*Testo fornito*
------------------------------------

Ancora pochi osano pronunciare la parola remake, ma è difficile non pensarci durante alcuni momenti clou della trama, in particolare del terzo atto. Nel primo tempo la storia indugia sui nuovi protagonisti, ma gli eventi principali rievocano situazioni e luoghi già visti. Chi conosce bene i film precedenti non può non pensare al pianeta desertico Jakku come ad un nuovo Tatooine – luogo dove tutto ebbe inizio quasi quarant’anni fa – o alle dinamiche tra i personaggi come le stesse che fecero incontrare sullo schermo Luke Skywalker, Leia Organa e Han Solo.
Se agli occhi degli starwarsiani della prima ora tutto ciò può essere una delizia, altrettanto non si può dire facendo un’analisi più lucida e cinica sull’identità dell’opera, che fatica a reggersi sulle sue gambe. Riappropriarsi del fandom perduto era una mossa legittima e comprensibile, ma quando persino i colpi di scena e le rivelazioni provocano un forte dejavu, la sensazione che gli autori abbiano calcato eccessivamente la mano sul fattore nostalgia si intensifica (a dispetto di quanto Abrams avesse dichiarato in proposito durante la promozione).
Il problema più evidente è il confronto con una mitologia che ha consegnato al cinema momenti iconici, il cui pathos difficilmente poteva essere eguagliato da sequenze simili per quanto opportunamente rinfrescate. Su tutte la battaglia ingaggiata dalla flotta dei buoni contro la “super-arma” dei cattivi – elemento che già Il Ritorno Dello Jedi reiterava con poca fantasia – tanto stuzzicante nella messa in scena quanto facilmente dimenticabile per il contenuto.
Le perplessità si confermano quando si nota che gli elementi maggiormente apprezzati durante la solida strategia promozionale del film sono risultati più deboli del previsto. Esemplificativo è il personaggio del capitano Phasma: lo stormtrooper con la corazza argentata già dai trailer era diventato uno dei favoriti del pubblico, ma nel momento della verità questo misterioso soldato donna fa una comparsa di una manciata di minuti per poi sparire dal film senza che abbia fatto la minima differenza. Il carisma dei personaggi è un altro campo in cui probabilmente le critiche mosse ai prequel di Lucas si riveleranno meno credibili dopo quest’ultimo episodio.
Sicuramente ci sono delle figure che risaltano in positivo, primi tra tutti i volti noti della vecchia trilogia, facilmente a rischio negli ingombranti panni delle icone cristallizzate nelle loro versioni giovanili. Harrison Ford domina la scena come da copione e dimostra di essersi divertito non poco a rivestire i panni del celebre contrabbandiere spaziale Han Solo, ma l’attempata Leia interpretata da Carrie Fisher non è da meno. In quanto a presenza scenica tuttavia è Luke Skywalker che sorprende tutti, con la fugace ma intensa apparizione di Mark Hamill.
Delle new entry è Oscar Isaac a spiccare, il pilota Poe Dameron è probabilmente il personaggio scritto meglio e più equilibrato tra i nuovi “buoni”. Rey e Finn, interpretati dalla splendida Daisy Ridley e dal simpatico John Boyega, si difendono bene e confermano l’alchimia intravista dal lungimirante casting. Nei venti minuti finali però la combattiva Rey risente di sviluppi di trama affrettati e ingenui che minano fortemente la credibilità del suo arco narrativo.

------------------------------------

*Dati grezzi*
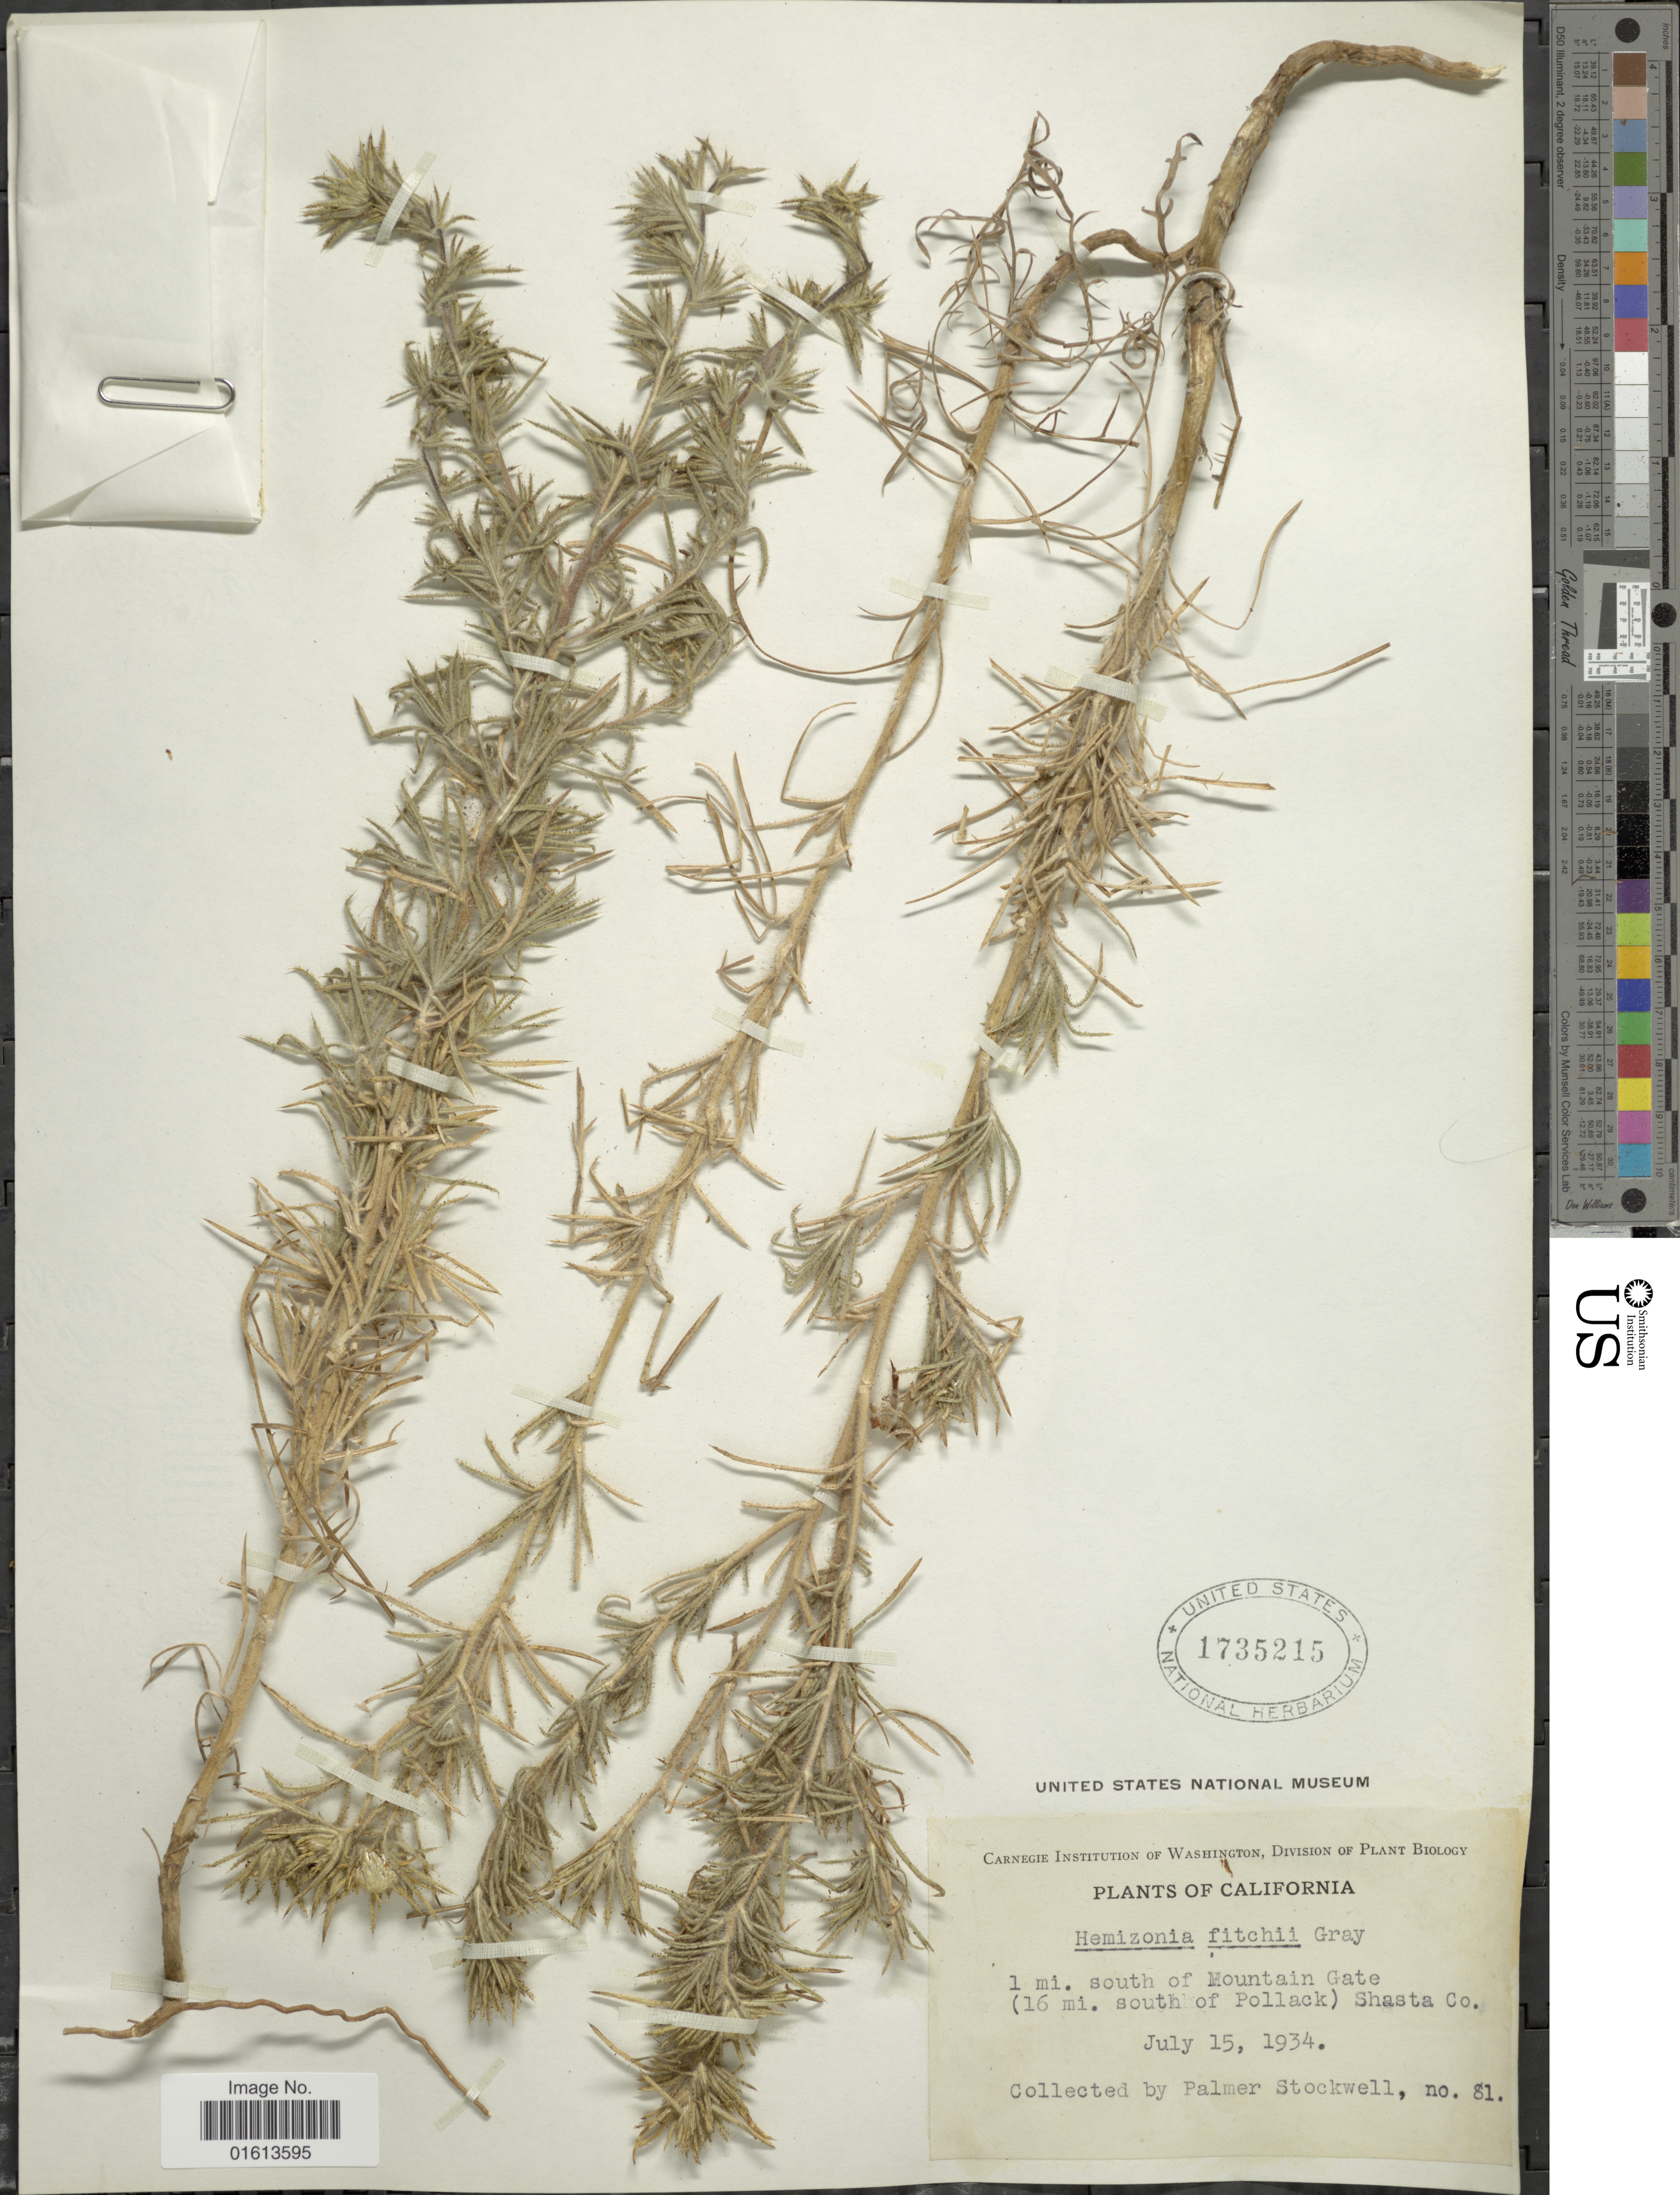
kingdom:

------------------------------------

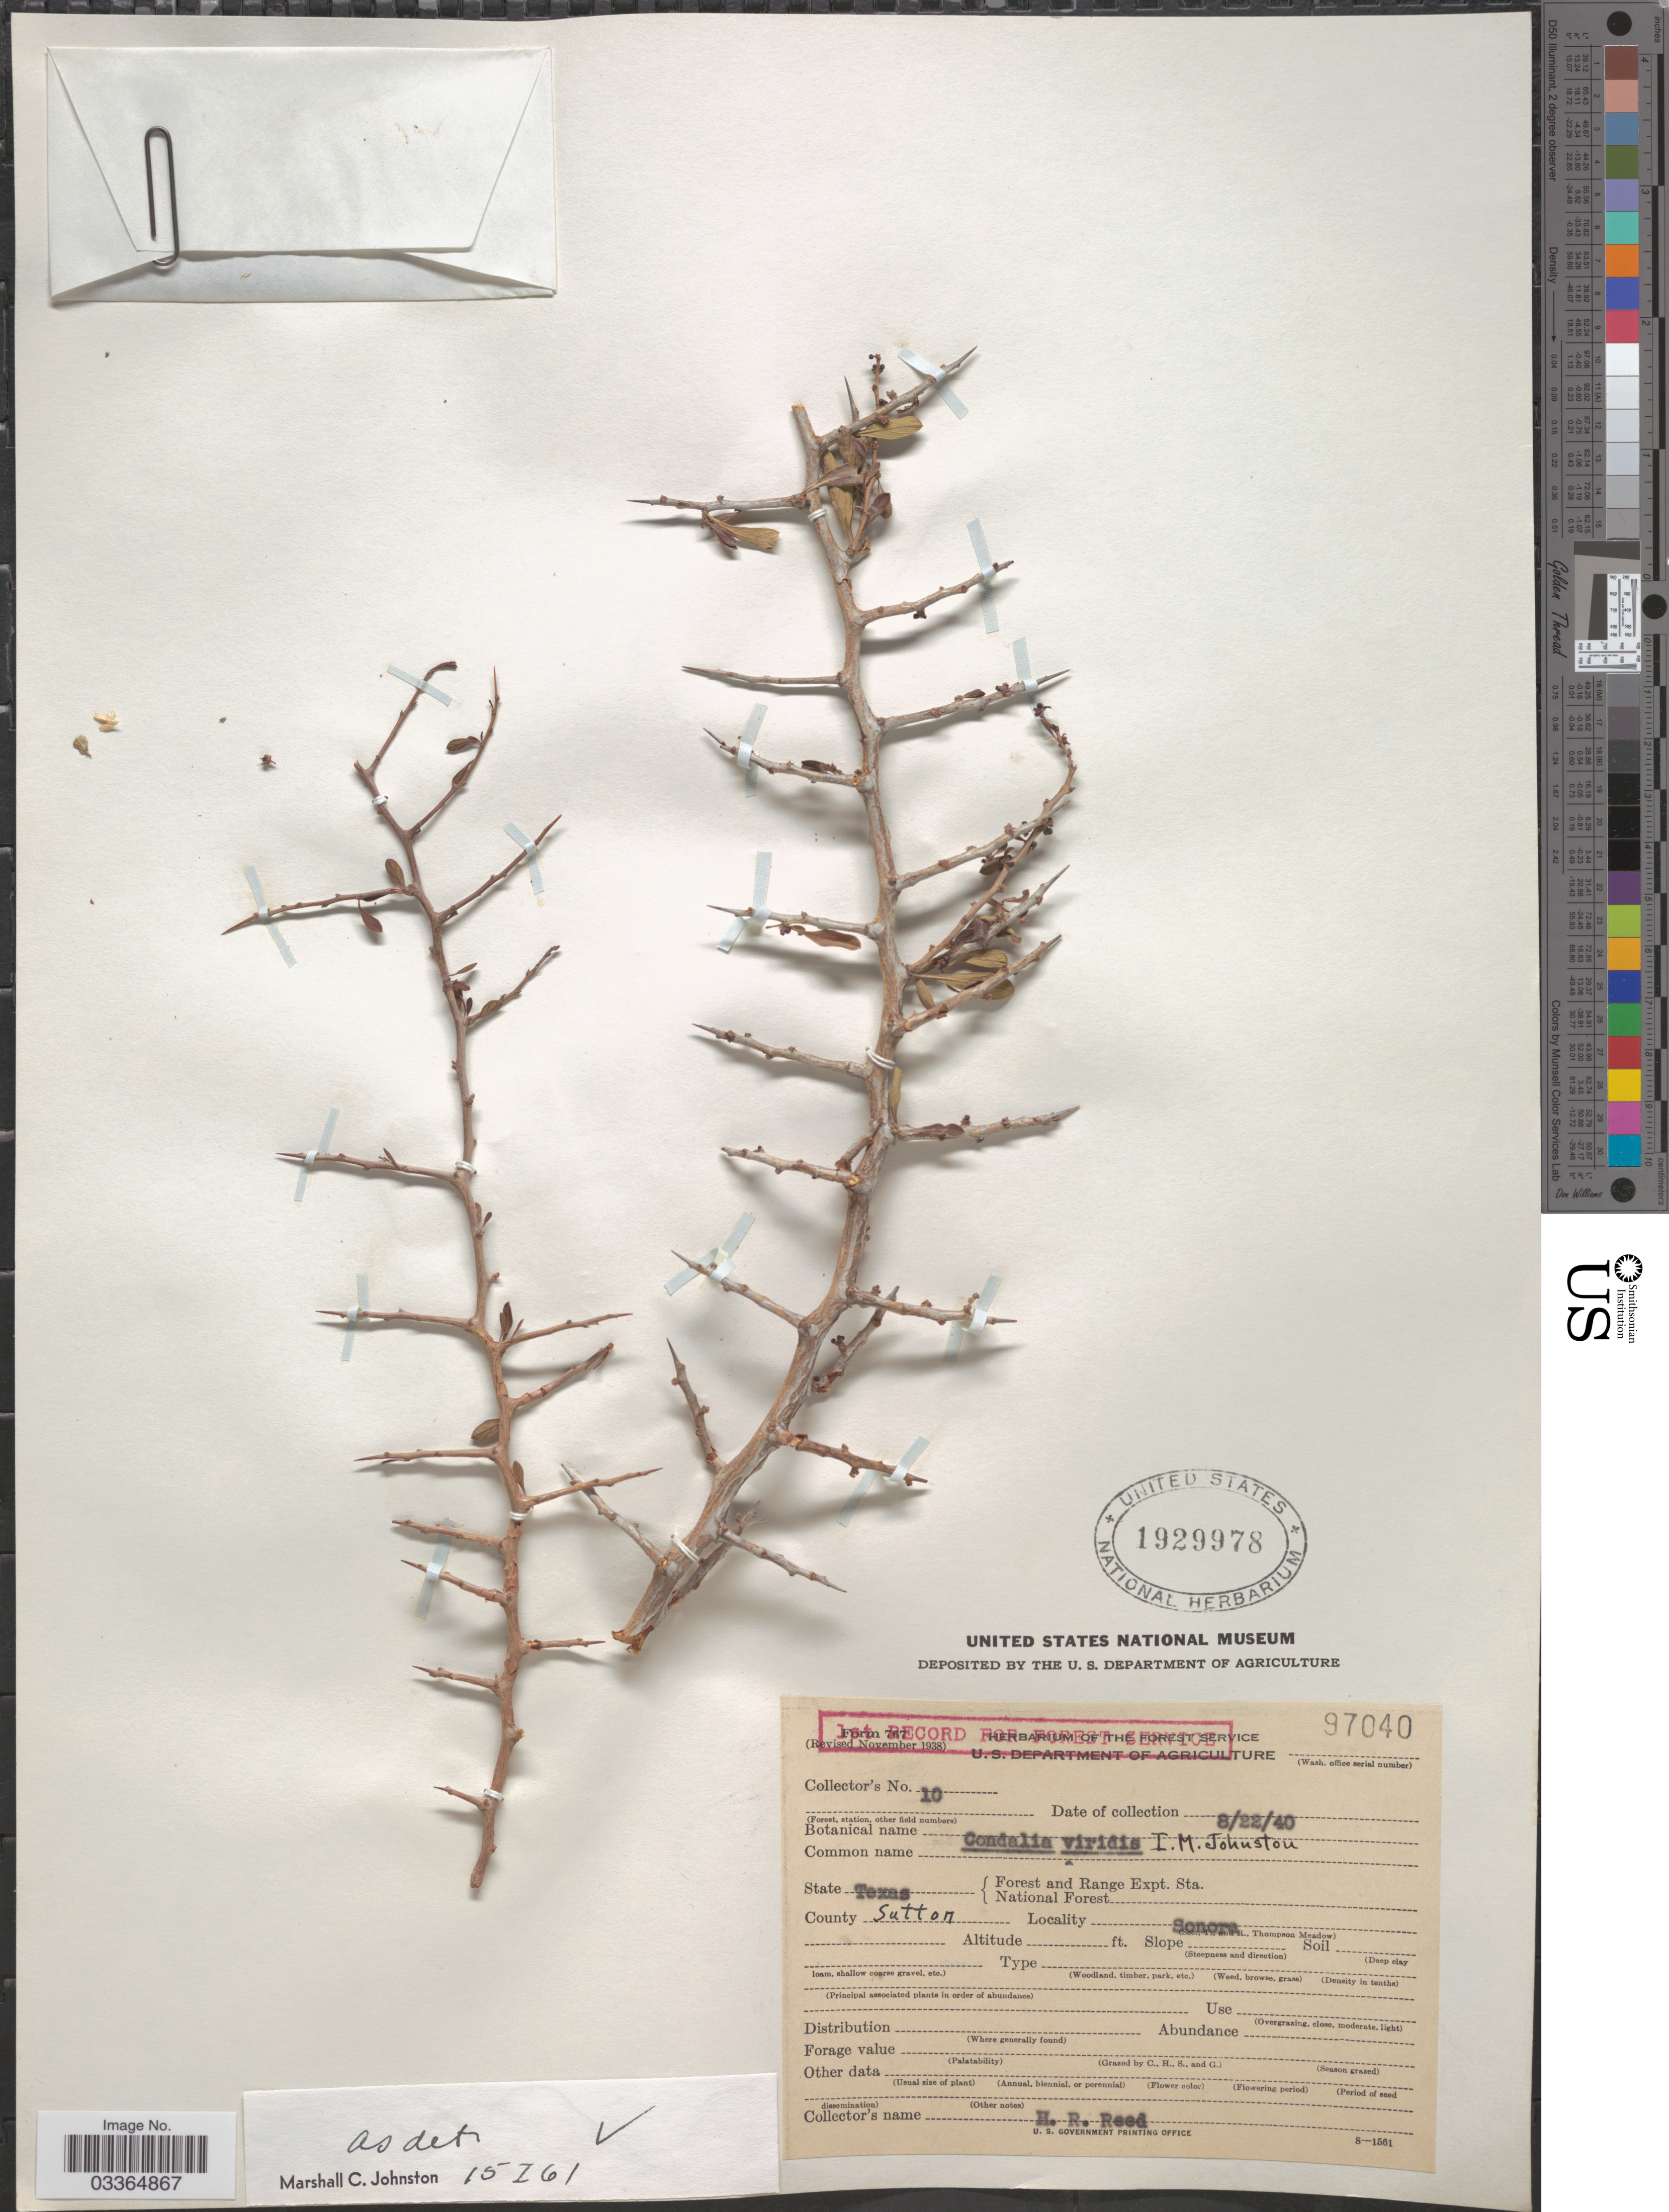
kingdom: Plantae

------------------------------------

*Consegna*
Ricopia dal testo il passo compreso tra "Ancora pochi osano" e "e Han Solo.", estremi inclusi. I record non hanno alcun legame con il testo.

*Soluzione*
Ancora pochi osano pronunciare la parola remake, ma è difficile non pensarci durante alcuni momenti clou della trama, in particolare del terzo atto. Nel primo tempo la storia indugia sui nuovi protagonisti, ma gli eventi principali rievocano situazioni e luoghi già visti. Chi conosce bene i film precedenti non può non pensare al pianeta desertico Jakku come ad un nuovo Tatooine – luogo dove tutto ebbe inizio quasi quarant’anni fa – o alle dinamiche tra i personaggi come le stesse che fecero incontrare sullo schermo Luke Skywalker, Leia Organa e Han Solo.